During the last couple of years, some telecom analysts, free-market think tanks, and telecom carriers have trumpeted a new era of competition.
Their argument: Old, monopoly-style regulations aren't needed any more because there's all kinds of competition out there. They say that telecom carriers shouldn't have to share their networks with competitors and broadband providers shouldn't be prohibited from blocking or slowing Web content from competitors because there's all kinds of competition out there.
Meanwhile, SunRocket, the second largest independent VoIP provider, has shut down. Vonage, the largest independent VoIP provider, has faced a patent infringement lawsuit from giant competitor Verizon, and its future is uncertain.

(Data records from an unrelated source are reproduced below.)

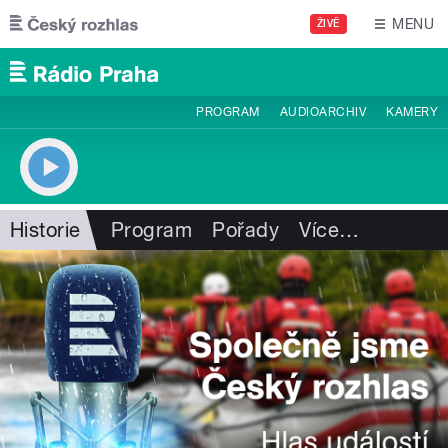
Přejít k hlavnímu obsahu
MENU
ŽIVĚ
PROGRAM
AUDIOARCHIV
KAMERY
Historie
Program
Pořady
Více
…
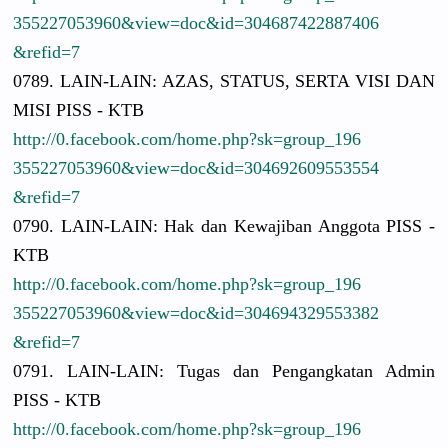
3552270539
60&view=do
c&id=30468
7422887406
&refid=7
0789. LAIN-LAIN:
AZAS, STATUS, SERTA VISI DAN
MISI PISS - KTB
http://
0.facebook.
com/
home.php?sk
=group_196
3552270539
60&view=do
c&id=30469
2609553554
&refid=7
0790. LAIN-LAIN:
Hak dan Kewajiban Anggota PISS -
KTB
http://
0.facebook.
com/
home.php?sk
=group_196
3552270539
60&view=do
c&id=30469
4329553382
&refid=7
0791. LAIN-LAIN:
Tugas dan Pengangkat
an Admin
PISS - KTB
http://
0.facebook.
com/
home.php?sk
=group_196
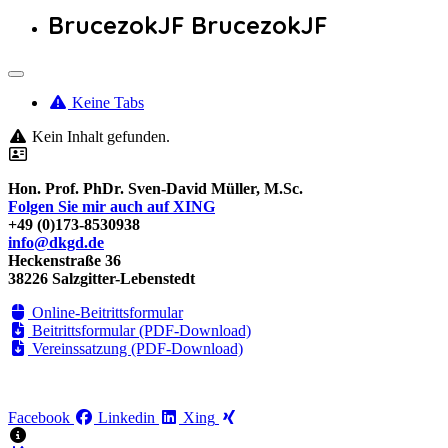
BrucezokJF BrucezokJF
Keine Tabs
Kein Inhalt gefunden.
Hon. Prof. PhDr. Sven-David Müller, M.Sc.
Folgen Sie mir auch auf XING
+49 (0)173-8530938
info@dkgd.de
Heckenstraße 36
38226 Salzgitter-Lebenstedt
Online-Beitrittsformular
Beitrittsformular (PDF-Download)
Vereinssatzung (PDF-Download)
Facebook
Linkedin
Xing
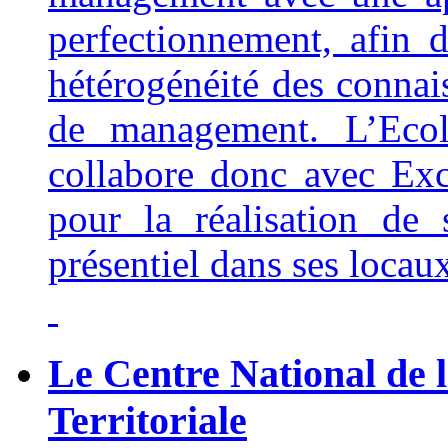
perfectionnement, afin 
hétérogénéité des connai
de management. L’Ecole
collabore donc avec Ex
pour la réalisation de
présentiel dans ses locau
Le Centre National de 
Territoriale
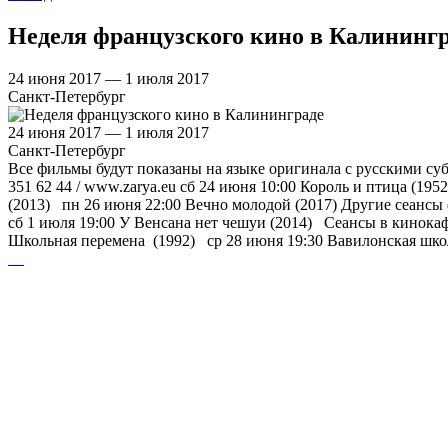
Неделя французского кино в Калининг
24 июня 2017 — 1 июля 2017
Санкт-Петербург
24 июня 2017 — 1 июля 2017
Санкт-Петербург
Все фильмы будут показаны на языке оригинала с русскими суб
351 62 44 / www.zarya.eu сб 24 июня 10:00 Король и птица (19
(2013) пн 26 июня 22:00 Вечно молодой (2017) Другие сеансы
сб 1 июля 19:00 У Венсана нет чешуи (2014) Сеансы в кинокафе 
Школьная перемена (1992) ср 28 июня 19:30 Вавилонская шко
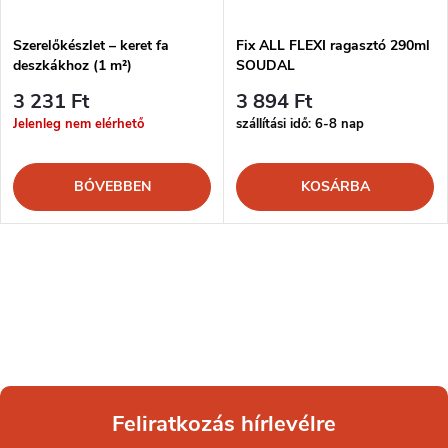
Szerelőkészlet – keret fa
Fix ALL FLEXI ragasztó 290ml
deszkákhoz (1 m²)
SOUDAL
3 231 Ft
3 894 Ft
Jelenleg nem elérhető
szállítási idő: 6-8 nap
BŐVEBBEN
KOSÁRBA
Feliratkozás hírlevélre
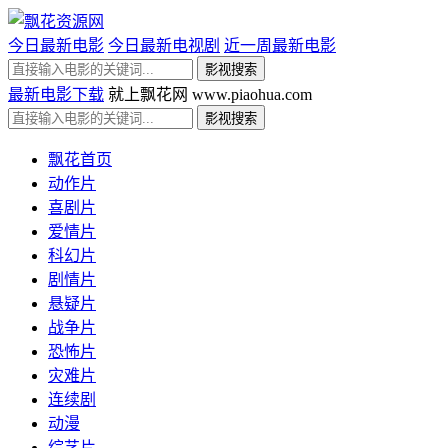
今日最新电影
今日最新电视剧
近一周最新电影
最新电影下载
就上飘花网 www.piaohua.com
飘花首页
动作片
喜剧片
爱情片
科幻片
剧情片
悬疑片
战争片
恐怖片
灾难片
连续剧
动漫
综艺片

Verizon contends it owns the patent to the technology that translates VoIP calls and allows them to connect to traditional telephone networks.

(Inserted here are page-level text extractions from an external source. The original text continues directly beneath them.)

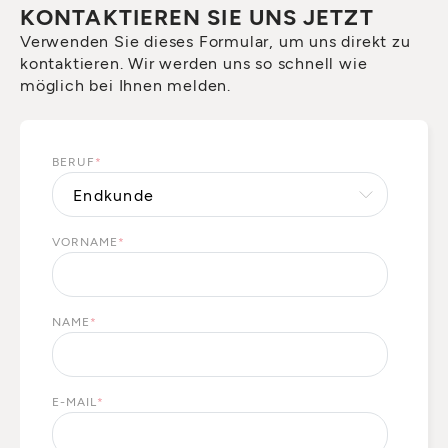
KONTAKTIEREN SIE UNS JETZT
Verwenden Sie dieses Formular, um uns direkt zu
kontaktieren. Wir werden uns so schnell wie
möglich bei Ihnen melden.
BERUF
*
VORNAME
*
NAME
*
E-MAIL
*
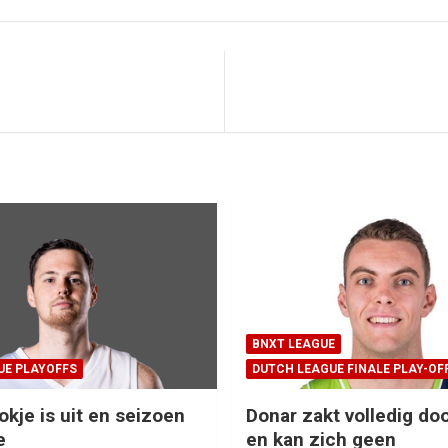
BNXT LEAGUE
UE PLAYOFFS
DUTCH LEAGUE FINALE PLAY-OF
okje is uit en seizoen
Donar zakt volledig doo
e
en kan zich geen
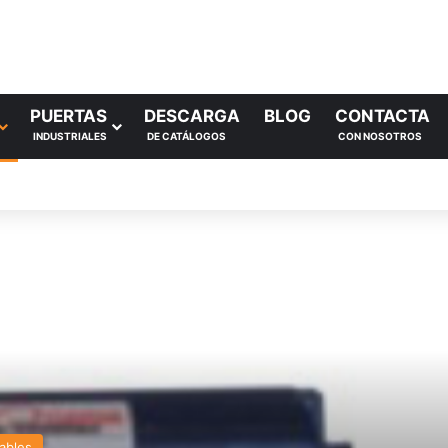
PUERTAS
DESCARGA
BLOG
CONTACTA
INDUSTRIALES
DE CATÁLOGOS
CON NOSOTROS
ables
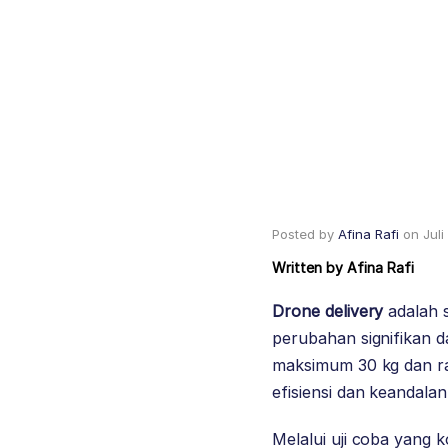
Posted by
Afina Rafi
on
Jul
Written by
Afina Rafi
Drone delivery
adalah s
perubahan signifikan d
maksimum 30 kg dan rat
efisiensi dan keandala
Melalui uji coba yang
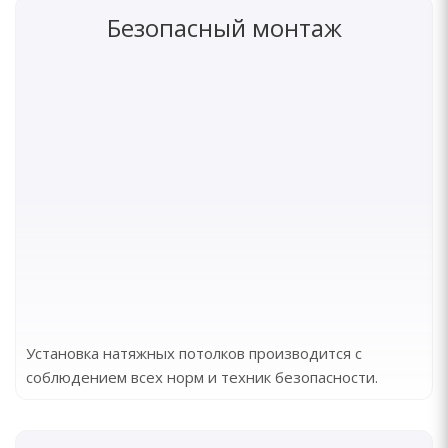
Безопасный монтаж
Установка натяжных потолков производится с
соблюдением всех норм и техник безопасности.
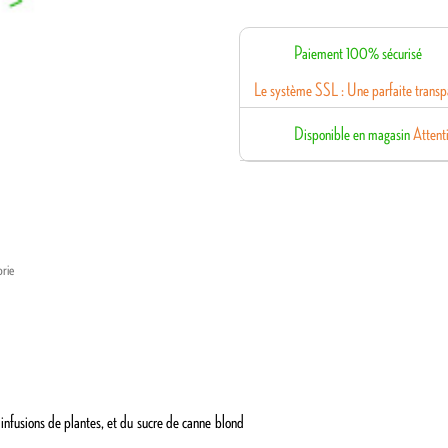
Paiement 100% sécurisé
Le système SSL : Une parfaite transpa
Disponible en magasin
Attenti
rie
s
infusions de plantes
, et du
sucre de canne
blond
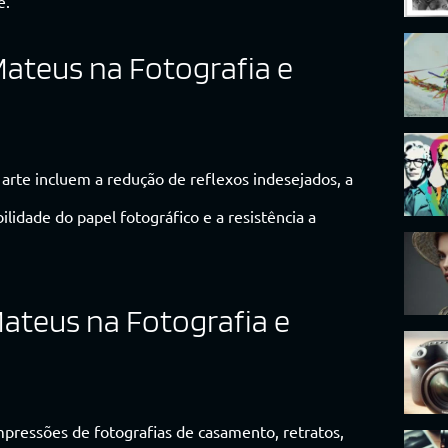
e.
Mateus na Fotografia e
rte incluem a redução de reflexos indesejados, a
ilidade do papel fotográfico e a resistência a
Mateus na Fotografia e
ressões de fotografias de casamento, retratos,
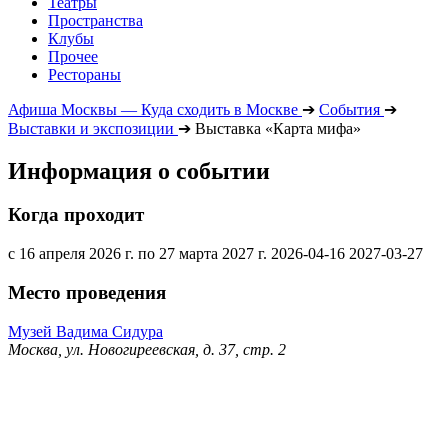
Театры
Пространства
Клубы
Прочее
Рестораны
Афиша Москвы — Куда сходить в Москве
➔
События
➔
Выставки и экспозиции
➔
Выставка «Карта мифа»
Информация о событии
Когда проходит
с 16 апреля 2026 г. по 27 марта 2027 г.
2026-04-16
2027-03-27
Место проведения
Музей Вадима Сидура
Москва, ул. Новогиреевская, д. 37, стр. 2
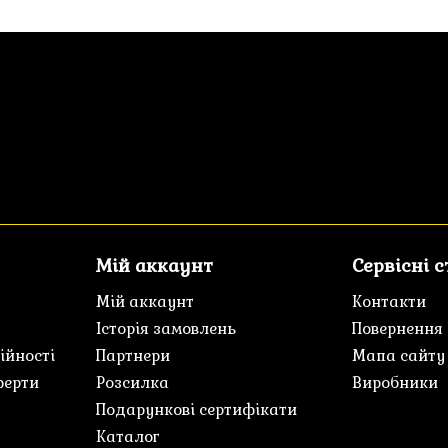
Мій аккаунт
Сервісні 
Мій аккаунт
Контакти
Історія замовлень
Повернення
ійності
Партнери
Мапа сайту
ферти
Розсилка
Виробники
Подарункові сертифікати
Каталог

Wireless phone carriers provide some competition, but the largest two wireless carriers are owned by the two giant telecom carriers. I'm not sure that counts as competition.
In the broadband space, there are some indications that one or two new competitors are on the way, but it could take years. Right now, well over 90 percent of the U.S. has at most two broadband providers, the cable company or the telecom carrier. The telecom carriers are fighting against auction rules that would encourage a new broadband provider when a chunk of television spectrum is freed up in early 2009.
Elsewhere, broadband customers in other countries, such as Japan and South Korea, pay less for faster service. Japanese customers pay about one-seventh what U.S. customers do per megabit of bandwidth. But few people in D.C. want to talk about the real reasons for this. It's not free-market competition; instead, telecom services in many other countries are highly regulated and subsidized by the government.
For some of us, the promise of telecom competition seems a long way off.